(Ce qu'il faut faire):
A) Quels impôts et taxes l'article sur la dette du Sénégal cite-t-il comme sources des recettes fiscales du premier trimestre ?
B) Recopiez à l'identique, dans l'article sur la dette du Sénégal, tout le passage allant de « Cette échéance constitue » jusqu'à « aux marchés internationaux. » inclus.

----- Extrait de page

Le Sénégal a mobilisé les ressources nécessaires pour faire face à une échéance obligataire majeure prévue en mars 2026, selon des informations rapportées par Reuters et Bloomberg. D’après des sources proches du dossier, les autorités disposent des fonds requis pour assurer le remboursement des Eurobonds arrivant à maturité, pour un montant estimé à 485 millions de dollars, incluant le principal et les intérêts.
Cette échéance constitue un test déterminant pour la crédibilité financière du pays sur les marchés internationaux. Les autorités entendent effectuer le paiement dans les délais, écartant ainsi tout risque de défaut susceptible d’affecter davantage la signature souveraine du Sénégal.
Le financement de l’opération repose sur deux principaux leviers. D’une part, des recettes fiscales jugées robustes au premier trimestre, tirées notamment de l’impôt sur les sociétés, de l’impôt sur le revenu, de la TVA ainsi que des taxes sur les dividendes. D’autre part, des levées de fonds soutenues sur le marché régional de l’UEMOA, où Dakar a déjà mobilisé 510 milliards de FCFA, soit environ 922 millions de dollars, depuis le début de l’année. Cette stratégie permet au gouvernement de couvrir largement ses besoins immédiats sans recourir, à court terme, aux marchés internationaux.
Cette opération intervient dans un contexte économique délicat. Selon des estimations du Fonds monétaire international, la dette publique du Sénégal aurait atteint 132 % du PIB à la fin de 2024, après la révélation de plusieurs milliards de dollars d’emprunts non déclarés par l’administration précédente. En réaction, l’institution de Bretton Woods a suspendu un programme de prêt de 1,8 milliard de dollars, poussant les autorités à privilégier des émissions de dette à court terme sur le marché régional.
Des discussions sont néanmoins en cours entre Dakar et le FMI en vue de la mise en place d’un nouveau programme d’appui, dans l’objectif de restaurer durablement la confiance des partenaires financiers et des investisseurs.

----------
----- Données

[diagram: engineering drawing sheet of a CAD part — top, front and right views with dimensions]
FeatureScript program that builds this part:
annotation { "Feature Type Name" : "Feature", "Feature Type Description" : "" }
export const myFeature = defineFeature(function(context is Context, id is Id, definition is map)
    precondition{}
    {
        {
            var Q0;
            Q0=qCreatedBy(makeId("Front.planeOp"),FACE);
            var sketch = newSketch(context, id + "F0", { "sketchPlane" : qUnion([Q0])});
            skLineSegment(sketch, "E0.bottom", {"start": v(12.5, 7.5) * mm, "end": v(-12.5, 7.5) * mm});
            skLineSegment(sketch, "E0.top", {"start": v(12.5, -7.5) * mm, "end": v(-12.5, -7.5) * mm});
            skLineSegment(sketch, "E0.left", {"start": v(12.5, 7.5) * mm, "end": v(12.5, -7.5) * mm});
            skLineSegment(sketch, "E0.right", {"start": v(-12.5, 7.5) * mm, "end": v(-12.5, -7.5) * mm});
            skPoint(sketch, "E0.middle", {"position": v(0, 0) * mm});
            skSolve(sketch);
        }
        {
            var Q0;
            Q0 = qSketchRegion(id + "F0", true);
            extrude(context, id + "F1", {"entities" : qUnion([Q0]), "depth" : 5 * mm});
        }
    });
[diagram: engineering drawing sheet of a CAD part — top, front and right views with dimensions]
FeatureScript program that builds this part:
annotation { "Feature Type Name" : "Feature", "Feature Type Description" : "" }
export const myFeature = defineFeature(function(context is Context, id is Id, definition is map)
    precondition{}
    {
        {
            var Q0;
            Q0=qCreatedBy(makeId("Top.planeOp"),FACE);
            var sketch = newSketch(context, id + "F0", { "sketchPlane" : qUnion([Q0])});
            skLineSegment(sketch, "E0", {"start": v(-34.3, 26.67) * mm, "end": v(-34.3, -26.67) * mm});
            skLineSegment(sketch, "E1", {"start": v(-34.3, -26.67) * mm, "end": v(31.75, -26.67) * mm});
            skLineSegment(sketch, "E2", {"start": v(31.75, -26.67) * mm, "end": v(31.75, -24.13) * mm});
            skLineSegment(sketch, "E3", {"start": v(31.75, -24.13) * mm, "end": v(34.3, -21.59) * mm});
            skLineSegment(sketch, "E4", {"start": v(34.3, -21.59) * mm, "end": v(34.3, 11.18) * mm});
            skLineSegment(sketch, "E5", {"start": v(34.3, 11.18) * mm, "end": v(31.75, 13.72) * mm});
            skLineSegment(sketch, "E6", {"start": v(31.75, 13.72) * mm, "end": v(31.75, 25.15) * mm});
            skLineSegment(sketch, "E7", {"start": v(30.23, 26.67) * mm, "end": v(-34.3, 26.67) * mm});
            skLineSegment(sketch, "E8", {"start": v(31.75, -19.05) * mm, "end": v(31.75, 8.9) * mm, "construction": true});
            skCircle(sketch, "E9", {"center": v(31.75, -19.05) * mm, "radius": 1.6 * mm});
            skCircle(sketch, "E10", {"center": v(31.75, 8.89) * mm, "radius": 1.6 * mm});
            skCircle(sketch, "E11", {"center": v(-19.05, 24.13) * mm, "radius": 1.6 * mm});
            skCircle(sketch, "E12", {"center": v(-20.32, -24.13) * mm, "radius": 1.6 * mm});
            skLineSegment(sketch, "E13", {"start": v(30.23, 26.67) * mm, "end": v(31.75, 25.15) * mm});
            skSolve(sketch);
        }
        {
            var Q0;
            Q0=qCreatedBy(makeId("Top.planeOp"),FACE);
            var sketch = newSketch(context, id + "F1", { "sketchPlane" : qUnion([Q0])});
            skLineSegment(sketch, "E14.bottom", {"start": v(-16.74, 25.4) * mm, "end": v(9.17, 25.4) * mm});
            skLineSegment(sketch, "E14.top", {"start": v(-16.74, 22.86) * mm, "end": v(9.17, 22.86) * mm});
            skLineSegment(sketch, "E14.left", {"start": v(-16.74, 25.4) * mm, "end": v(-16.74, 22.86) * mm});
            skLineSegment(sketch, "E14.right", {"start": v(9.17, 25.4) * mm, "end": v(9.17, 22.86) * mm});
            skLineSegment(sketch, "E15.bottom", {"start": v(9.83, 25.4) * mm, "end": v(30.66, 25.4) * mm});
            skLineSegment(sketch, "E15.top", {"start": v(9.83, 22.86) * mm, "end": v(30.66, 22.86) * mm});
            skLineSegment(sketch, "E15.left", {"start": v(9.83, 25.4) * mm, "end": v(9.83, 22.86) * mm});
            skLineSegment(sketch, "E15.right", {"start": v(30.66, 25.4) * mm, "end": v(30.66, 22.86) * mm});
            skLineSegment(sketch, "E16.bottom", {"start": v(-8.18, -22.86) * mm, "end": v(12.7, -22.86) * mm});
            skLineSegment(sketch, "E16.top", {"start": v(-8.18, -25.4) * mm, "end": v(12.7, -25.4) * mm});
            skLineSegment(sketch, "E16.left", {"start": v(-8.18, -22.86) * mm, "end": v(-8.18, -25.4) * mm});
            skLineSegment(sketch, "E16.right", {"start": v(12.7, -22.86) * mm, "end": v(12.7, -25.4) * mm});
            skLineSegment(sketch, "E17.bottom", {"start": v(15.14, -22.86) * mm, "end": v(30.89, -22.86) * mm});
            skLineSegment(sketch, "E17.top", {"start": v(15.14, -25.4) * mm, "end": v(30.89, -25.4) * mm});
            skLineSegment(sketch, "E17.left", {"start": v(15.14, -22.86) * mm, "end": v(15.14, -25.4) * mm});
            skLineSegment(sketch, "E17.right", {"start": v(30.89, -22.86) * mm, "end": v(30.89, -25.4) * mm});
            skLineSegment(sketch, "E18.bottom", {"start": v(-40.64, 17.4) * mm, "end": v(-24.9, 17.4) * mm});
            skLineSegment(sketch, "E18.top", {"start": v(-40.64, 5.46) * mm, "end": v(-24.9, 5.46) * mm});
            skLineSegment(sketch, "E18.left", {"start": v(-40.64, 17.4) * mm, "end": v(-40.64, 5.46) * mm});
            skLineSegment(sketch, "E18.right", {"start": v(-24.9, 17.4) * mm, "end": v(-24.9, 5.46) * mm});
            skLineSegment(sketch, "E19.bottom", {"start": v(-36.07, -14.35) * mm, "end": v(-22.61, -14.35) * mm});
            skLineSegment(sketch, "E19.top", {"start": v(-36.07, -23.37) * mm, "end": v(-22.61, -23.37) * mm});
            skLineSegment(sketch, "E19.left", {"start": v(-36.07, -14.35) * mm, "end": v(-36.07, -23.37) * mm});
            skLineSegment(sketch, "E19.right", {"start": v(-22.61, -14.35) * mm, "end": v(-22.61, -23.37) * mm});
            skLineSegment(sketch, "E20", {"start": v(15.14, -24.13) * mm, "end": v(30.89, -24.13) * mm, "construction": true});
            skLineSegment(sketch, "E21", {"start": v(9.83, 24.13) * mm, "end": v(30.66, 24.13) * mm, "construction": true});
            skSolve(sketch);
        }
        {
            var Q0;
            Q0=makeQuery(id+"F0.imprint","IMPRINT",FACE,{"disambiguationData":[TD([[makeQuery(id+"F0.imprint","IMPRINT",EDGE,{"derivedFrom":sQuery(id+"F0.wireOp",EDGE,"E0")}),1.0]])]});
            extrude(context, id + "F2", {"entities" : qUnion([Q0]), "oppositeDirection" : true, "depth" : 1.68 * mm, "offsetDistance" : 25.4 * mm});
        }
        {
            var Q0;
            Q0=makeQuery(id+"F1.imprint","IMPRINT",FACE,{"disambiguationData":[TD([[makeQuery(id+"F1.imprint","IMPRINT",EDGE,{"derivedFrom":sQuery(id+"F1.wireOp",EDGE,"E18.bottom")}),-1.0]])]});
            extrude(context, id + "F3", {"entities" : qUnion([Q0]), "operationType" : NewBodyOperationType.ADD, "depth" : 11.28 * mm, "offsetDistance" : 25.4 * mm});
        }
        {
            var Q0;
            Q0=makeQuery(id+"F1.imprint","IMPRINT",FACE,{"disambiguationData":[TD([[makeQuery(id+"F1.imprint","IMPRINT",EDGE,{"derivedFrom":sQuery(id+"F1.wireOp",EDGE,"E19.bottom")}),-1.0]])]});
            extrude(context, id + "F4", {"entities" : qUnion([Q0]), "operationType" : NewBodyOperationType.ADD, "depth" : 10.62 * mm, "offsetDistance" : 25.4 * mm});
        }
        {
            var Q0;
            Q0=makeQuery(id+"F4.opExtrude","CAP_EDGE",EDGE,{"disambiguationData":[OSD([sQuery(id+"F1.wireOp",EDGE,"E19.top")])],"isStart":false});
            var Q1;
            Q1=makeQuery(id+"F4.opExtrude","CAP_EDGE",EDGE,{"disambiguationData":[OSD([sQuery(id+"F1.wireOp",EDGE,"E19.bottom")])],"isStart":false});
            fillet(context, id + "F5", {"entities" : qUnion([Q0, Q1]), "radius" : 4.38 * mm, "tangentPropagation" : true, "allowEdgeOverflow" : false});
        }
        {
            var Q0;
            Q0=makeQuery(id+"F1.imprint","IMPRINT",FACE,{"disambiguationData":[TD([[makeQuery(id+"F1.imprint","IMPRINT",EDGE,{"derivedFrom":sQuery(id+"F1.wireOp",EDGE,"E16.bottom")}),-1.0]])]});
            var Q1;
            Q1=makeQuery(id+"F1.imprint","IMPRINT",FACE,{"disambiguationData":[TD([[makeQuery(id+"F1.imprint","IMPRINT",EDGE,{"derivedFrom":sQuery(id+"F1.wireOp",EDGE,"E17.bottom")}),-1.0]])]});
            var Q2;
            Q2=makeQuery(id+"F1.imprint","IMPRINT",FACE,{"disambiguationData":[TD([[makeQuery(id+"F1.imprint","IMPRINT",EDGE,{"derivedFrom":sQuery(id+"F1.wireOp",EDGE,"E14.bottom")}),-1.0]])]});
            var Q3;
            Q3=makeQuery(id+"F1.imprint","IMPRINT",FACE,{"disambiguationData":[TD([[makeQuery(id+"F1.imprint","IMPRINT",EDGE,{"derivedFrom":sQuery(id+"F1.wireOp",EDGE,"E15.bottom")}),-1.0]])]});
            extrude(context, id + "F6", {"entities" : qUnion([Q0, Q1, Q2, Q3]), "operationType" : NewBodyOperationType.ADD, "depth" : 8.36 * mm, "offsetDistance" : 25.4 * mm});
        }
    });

----------

(Réponses par tâche):
A)
- l'impôt sur les sociétés
- l'impôt sur le revenu
- la TVA
- les taxes sur les dividendes

B)
Cette échéance constitue un test déterminant pour la crédibilité financière du pays sur les marchés internationaux. Les autorités entendent effectuer le paiement dans les délais, écartant ainsi tout risque de défaut susceptible d’affecter davantage la signature souveraine du Sénégal.
Le financement de l’opération repose sur deux principaux leviers. D’une part, des recettes fiscales jugées robustes au premier trimestre, tirées notamment de l’impôt sur les sociétés, de l’impôt sur le revenu, de la TVA ainsi que des taxes sur les dividendes. D’autre part, des levées de fonds soutenues sur le marché régional de l’UEMOA, où Dakar a déjà mobilisé 510 milliards de FCFA, soit environ 922 millions de dollars, depuis le début de l’année. Cette stratégie permet au gouvernement de couvrir largement ses besoins immédiats sans recourir, à court terme, aux marchés internationaux.